Mathematical formulation

Comment

Accuracy

A \(=\frac {\text {TP}+\text {TN}}{\text {TP}+\text {TN}+\text {FP}+\text {FN}}\)

Indicates the fraction of correct predictions over the total: not very significant when dealing with imbalanced data.

Precision

P \(=\frac {\text {TP}}{\text {TP}+\text {FP}}\)

Indicates the fraction of relevant instances among the retrieved ones.

Recall

R \(=\frac {\text {TP}}{\text {TP}+\text {FN}}\)

Indicates the fraction of relevant instances that have been retrieved over the total relevant instances.

F1 score

F\(_{1} = 2 \times \frac {\mathrm {P} \times \mathrm {R}}{\mathrm {P} + \mathrm {R}}\)

It is the harmonic mean of precision and recall.

Matthews correlation coefficient

MCC \(=\frac {\text {TP}\times \text {TN} - \text {FP}\times \text {FN}}{\sqrt {(\text {TP}+\text {FP})(\text {TP}+\text {FN})(\text {TN}+\text {FP})(\text {TN}+\text {FN})}}\)

Returns a value between −1 and +1: +1 represents a perfect prediction, 0 no better than random prediction and −1 indicates total disagreement between prediction and observation.

● MATERIAL SHOWN
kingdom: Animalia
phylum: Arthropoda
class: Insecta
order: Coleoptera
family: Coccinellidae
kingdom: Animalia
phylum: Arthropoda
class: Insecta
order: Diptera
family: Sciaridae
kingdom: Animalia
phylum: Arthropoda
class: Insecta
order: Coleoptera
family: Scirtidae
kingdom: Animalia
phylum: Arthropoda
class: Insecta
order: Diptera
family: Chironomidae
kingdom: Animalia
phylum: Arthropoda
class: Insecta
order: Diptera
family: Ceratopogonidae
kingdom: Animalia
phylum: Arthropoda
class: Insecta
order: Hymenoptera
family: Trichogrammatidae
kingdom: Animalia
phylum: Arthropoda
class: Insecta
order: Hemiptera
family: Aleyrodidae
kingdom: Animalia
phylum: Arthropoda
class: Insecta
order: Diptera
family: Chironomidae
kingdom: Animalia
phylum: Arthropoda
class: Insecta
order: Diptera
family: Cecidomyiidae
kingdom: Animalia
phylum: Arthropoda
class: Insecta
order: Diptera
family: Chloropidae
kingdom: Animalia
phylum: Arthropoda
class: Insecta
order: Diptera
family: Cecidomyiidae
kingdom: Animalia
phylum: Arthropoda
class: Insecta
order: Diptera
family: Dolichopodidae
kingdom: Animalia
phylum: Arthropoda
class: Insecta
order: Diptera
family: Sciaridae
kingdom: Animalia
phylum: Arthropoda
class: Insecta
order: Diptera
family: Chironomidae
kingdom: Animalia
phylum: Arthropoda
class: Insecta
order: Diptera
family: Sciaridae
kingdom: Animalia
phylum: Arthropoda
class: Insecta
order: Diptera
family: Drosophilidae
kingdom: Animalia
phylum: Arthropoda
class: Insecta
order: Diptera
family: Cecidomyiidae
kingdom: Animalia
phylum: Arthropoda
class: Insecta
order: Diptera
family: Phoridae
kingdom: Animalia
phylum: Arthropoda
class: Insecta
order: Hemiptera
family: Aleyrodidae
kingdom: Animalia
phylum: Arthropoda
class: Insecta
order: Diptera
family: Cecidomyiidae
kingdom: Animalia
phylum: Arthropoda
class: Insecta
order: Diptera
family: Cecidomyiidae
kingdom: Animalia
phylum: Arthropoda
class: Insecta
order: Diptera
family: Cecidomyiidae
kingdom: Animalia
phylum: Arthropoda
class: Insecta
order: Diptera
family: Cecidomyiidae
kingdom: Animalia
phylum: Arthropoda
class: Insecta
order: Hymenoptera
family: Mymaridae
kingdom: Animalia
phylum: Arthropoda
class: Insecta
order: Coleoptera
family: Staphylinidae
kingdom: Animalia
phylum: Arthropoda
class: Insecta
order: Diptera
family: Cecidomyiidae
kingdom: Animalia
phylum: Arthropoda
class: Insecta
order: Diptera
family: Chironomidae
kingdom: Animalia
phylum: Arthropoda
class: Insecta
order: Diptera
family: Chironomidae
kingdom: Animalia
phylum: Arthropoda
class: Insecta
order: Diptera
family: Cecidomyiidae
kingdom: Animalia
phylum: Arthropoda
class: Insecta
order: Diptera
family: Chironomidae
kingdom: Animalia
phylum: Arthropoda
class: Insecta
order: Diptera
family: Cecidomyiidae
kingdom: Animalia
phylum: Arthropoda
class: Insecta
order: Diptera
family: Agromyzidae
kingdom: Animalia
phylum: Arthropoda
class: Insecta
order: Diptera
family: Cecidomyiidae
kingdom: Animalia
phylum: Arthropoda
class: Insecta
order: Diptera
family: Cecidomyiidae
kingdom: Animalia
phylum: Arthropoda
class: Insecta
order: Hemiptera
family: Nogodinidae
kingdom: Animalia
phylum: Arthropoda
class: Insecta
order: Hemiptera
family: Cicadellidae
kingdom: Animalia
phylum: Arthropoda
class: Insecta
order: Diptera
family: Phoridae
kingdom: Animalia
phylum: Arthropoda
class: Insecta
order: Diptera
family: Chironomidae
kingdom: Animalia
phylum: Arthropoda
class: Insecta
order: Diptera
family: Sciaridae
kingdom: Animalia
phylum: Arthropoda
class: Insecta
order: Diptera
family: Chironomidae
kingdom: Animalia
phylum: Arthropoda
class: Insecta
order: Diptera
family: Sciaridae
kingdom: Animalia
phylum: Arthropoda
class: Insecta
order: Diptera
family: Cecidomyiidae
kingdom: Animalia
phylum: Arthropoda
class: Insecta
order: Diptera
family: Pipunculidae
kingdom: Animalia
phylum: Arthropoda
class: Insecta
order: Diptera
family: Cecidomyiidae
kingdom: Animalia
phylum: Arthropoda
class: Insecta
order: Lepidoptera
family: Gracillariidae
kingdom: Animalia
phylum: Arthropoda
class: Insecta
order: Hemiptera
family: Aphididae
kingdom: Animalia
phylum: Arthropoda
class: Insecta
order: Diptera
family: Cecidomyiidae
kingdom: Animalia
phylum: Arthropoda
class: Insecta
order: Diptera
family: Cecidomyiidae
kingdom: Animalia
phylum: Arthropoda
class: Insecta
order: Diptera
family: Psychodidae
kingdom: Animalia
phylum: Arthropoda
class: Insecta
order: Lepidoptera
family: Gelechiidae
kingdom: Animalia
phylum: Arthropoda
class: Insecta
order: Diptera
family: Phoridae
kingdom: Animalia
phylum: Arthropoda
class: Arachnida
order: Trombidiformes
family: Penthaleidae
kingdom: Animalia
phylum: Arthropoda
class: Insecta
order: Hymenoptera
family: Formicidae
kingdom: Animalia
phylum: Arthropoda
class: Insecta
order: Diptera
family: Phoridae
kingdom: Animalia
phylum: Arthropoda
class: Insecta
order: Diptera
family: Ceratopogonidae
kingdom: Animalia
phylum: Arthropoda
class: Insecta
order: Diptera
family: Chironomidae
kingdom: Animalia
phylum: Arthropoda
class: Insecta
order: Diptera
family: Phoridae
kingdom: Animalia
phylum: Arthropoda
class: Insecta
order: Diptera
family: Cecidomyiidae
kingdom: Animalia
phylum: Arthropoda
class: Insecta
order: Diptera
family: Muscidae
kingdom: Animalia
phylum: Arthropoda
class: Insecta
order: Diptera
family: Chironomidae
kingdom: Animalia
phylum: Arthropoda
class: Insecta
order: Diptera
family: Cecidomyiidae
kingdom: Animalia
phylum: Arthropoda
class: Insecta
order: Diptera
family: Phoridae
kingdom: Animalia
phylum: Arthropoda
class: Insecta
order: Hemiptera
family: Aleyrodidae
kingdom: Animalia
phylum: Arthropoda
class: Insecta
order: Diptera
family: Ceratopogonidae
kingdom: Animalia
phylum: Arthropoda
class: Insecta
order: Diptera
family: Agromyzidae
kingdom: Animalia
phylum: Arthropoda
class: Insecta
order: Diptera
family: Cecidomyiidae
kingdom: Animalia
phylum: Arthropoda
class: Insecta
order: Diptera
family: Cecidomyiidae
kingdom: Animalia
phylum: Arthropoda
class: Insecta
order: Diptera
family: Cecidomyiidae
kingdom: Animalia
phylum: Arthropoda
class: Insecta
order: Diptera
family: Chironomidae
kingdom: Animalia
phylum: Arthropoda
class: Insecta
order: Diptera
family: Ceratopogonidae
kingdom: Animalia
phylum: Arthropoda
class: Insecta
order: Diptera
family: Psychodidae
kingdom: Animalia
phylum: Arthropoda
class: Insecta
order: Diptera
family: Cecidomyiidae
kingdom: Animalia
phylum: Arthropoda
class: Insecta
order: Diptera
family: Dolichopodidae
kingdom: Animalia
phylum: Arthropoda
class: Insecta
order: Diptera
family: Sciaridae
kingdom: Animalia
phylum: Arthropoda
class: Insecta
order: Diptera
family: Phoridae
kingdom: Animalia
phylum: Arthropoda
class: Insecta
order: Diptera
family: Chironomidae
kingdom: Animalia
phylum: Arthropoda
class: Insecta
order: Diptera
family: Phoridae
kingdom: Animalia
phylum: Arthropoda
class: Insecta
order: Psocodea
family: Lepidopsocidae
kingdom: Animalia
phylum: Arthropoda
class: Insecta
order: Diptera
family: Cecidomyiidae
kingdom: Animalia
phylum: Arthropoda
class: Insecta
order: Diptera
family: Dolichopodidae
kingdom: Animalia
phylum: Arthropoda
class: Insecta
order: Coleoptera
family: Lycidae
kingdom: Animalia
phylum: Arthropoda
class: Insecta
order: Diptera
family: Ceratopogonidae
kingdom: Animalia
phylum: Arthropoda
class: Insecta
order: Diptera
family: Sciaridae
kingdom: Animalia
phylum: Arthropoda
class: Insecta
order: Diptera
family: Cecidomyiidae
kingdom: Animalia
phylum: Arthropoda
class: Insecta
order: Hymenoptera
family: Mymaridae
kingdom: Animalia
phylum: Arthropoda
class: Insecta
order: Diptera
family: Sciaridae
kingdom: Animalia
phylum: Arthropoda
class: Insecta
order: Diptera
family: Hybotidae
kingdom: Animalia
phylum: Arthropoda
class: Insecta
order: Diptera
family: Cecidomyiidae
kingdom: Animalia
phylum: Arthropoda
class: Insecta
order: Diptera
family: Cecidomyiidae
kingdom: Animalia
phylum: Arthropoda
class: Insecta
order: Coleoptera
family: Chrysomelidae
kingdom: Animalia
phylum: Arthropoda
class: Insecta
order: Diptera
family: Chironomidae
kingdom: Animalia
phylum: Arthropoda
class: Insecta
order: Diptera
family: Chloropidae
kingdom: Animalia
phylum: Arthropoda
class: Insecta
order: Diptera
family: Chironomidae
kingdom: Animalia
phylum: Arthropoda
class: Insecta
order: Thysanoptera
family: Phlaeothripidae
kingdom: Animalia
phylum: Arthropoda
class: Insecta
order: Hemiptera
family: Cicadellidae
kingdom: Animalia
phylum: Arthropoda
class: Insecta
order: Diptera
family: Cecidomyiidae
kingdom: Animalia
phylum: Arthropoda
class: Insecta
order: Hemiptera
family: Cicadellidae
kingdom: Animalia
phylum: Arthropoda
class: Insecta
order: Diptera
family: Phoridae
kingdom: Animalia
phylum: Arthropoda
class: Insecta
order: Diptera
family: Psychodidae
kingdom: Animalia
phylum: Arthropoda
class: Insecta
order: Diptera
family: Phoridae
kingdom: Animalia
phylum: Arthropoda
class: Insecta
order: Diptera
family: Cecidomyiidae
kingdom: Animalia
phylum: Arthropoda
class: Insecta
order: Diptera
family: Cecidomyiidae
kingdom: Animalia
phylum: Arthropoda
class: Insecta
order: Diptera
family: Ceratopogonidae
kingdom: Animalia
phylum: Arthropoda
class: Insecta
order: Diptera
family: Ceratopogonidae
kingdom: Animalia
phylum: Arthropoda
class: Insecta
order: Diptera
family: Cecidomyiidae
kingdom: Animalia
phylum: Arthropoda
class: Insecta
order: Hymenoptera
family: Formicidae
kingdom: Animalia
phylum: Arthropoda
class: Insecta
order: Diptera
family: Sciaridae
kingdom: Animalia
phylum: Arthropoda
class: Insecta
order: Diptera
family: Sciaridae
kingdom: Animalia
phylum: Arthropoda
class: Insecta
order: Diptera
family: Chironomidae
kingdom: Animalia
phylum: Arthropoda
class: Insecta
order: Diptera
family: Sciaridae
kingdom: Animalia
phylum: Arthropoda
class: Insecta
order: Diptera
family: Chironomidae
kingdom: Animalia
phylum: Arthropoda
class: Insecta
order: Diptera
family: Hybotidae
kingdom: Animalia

● THINGS TO DO
**A)** In the metrics text, turn the paragraph beginning "Returns a value between −1 and +1" into a short list that keeps its main facts.
**B)** Answer these questions from the metrics text, one line each, marked the same way:
(i) Which metric is described as not very significant when dealing with imbalanced data?
(ii) The F1 score is the harmonic mean of which two measures?
(iii) For recall, the retrieved relevant instances are taken over what total?
**C)** In the metrics text, switch "observation" to "actual outcome" and write out the passage starting at "It is the harmonic" and ending at "prediction and observation.".

● TASK-BY-TASK RESULTS
**A)**
- Range: −1 to +1
- +1: perfect prediction
- 0: no better than random prediction
- −1: total disagreement between prediction and observation

**B)**
(i) Accuracy
(ii) Precision and recall
(iii) The total relevant instances

**C)**
It is the harmonic mean of precision and recall.

Matthews correlation coefficient

MCC \(=\frac {\text {TP}\times \text {TN} - \text {FP}\times \text {FN}}{\sqrt {(\text {TP}+\text {FP})(\text {TP}+\text {FN})(\text {TN}+\text {FP})(\text {TN}+\text {FN})}}\)

Returns a value between −1 and +1: +1 represents a perfect prediction, 0 no better than random prediction and −1 indicates total disagreement between prediction and actual outcome.